Buenos Aires, 22 nov (elmundo.cr) – Las mujeres son las afectadas ante el crecimiento de la pobreza rural en América Latina y el Caribe, según se desprende de la nueva publicación de la FAO.
El Panorama de la Pobreza en América Latina y el Caribe fue presentado en el marco de la Semana de la Agricultura y Alimentación en Buenos Aires, Argentina.
La publicación advierte una histórica reversión en la pobreza rural en la región, mostrando un crecimiento de 2 millones de personas entre 2014 y 2016, alcanzando un total de 59 millones.
Sin embargo, hace hincapié en que la pobreza no se presenta de manera equitativa en la población rural, ser mujer aumenta las posibilidades de sufrirla.

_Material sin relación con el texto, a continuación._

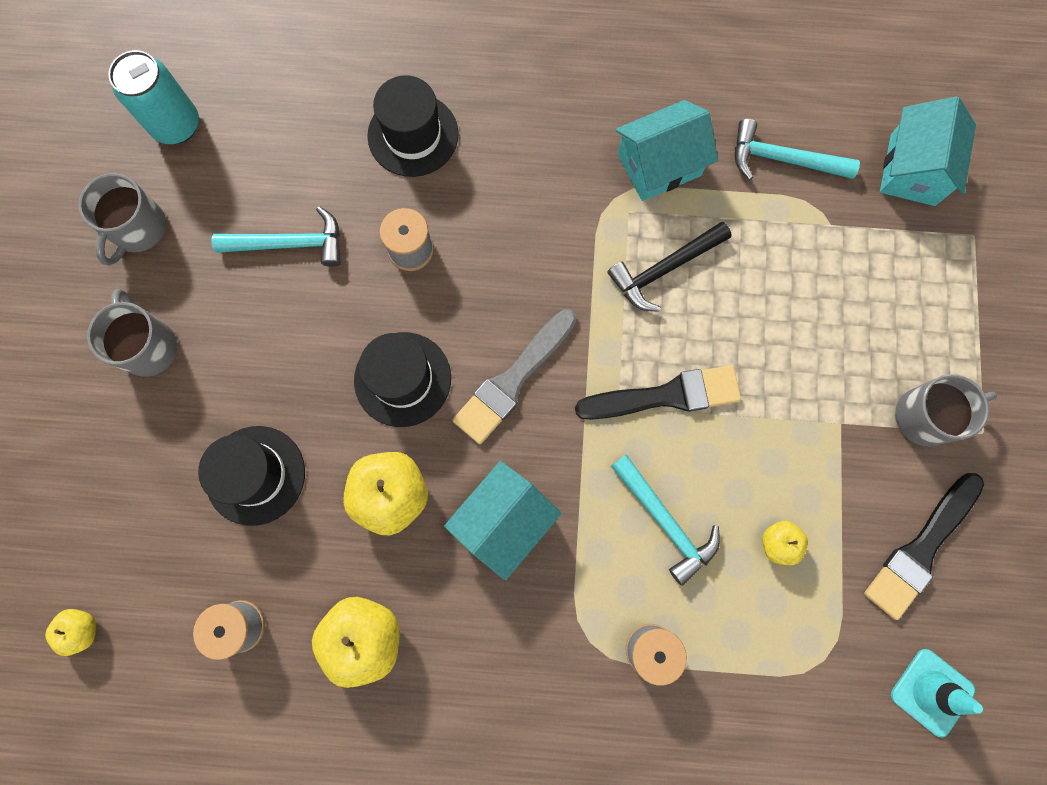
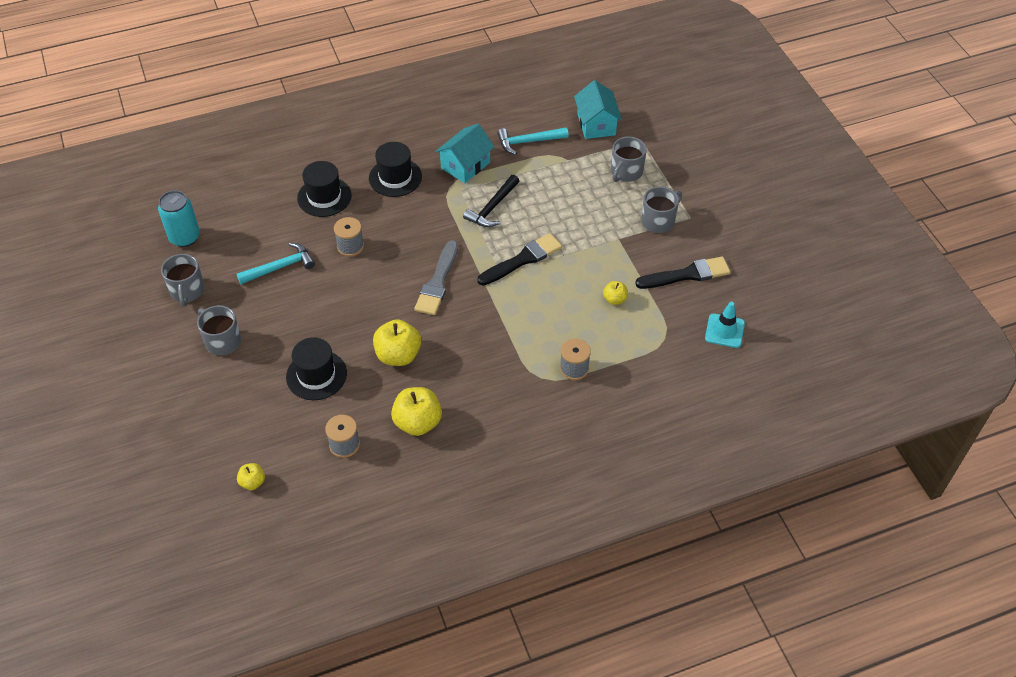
camera: 25 degrees left, 25 degrees down
black hat [354,332,451,427] -> black hat moved to [369,142,422,197]
turquoise house [444,461,562,580] -> none
turquoise hammer [611,454,720,586] -> none
black brush [864,473,984,620] -> black brush turned 120 degrees counterclockwise [635,256,730,289]
none -> grey mug [611,137,647,182]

Una cantidad importante de mujeres rurales no cuenta con ingresos propios. Según la Cepal en el 2002, un 54% de las mujeres rurales mayores de 15 años no tenían ingresos propios, proporción que disminuyó al 39% el 2014.
Siendo una situación preocupante ya que hay que considerar que el 67% de las mujeres ocupadas percibe un ingreso menor al salario mínimo, señala la Cepal.
El informe de la FAO indica que la mayor parte de las mujeres ocupadas en la agricultura lo hacen como jornaleras o temporeras, en condiciones de informalidad, mientras una proporción importante son trabajadoras familiares no remuneradas.
Las mujeres rurales dedican 10 horas más que las mujeres urbanas al trabajo no remunerado y casi tres veces la jornada de trabajo no remunerado de los hombres, menciona la FAO.
Según el informe las mujeres rurales “no remuneradas” se encuentran excluidas de las estadísticas, ya que no están correctamente representadas en los censos agrícolas, ni en los registros para la agricultura familiar y pesca.
El trabajo de las mujeres rurales en la agricultura es subestimado, ya que los campos se conciben como una extensión del hogar y no se separa el trabajo que se hace en los dos espacios.
Otro problema que enfrentan las mujeres rurales es que no existen políticas efectivas para el cuidado de los hijos, lo que ocasiona que esas labores estén a cargo casi exclusivamente de ellas, generando una sobrecarga de trabajo no reconocido ni remunerado.
Además, muchas mujeres no son propietarias de terrenos y la mayoría de las veces las tierras que manejan son áreas menores y de baja calidad para la producción agro pastoril, en comparación a las manejadas por hombres.
Ante la desigualdad de género que plantea el panorama de la FAO las políticas públicas y el modelo de desarrollo en la región deben reorientarse para cerrar las brechas de género que persisten en las sociedades rurales.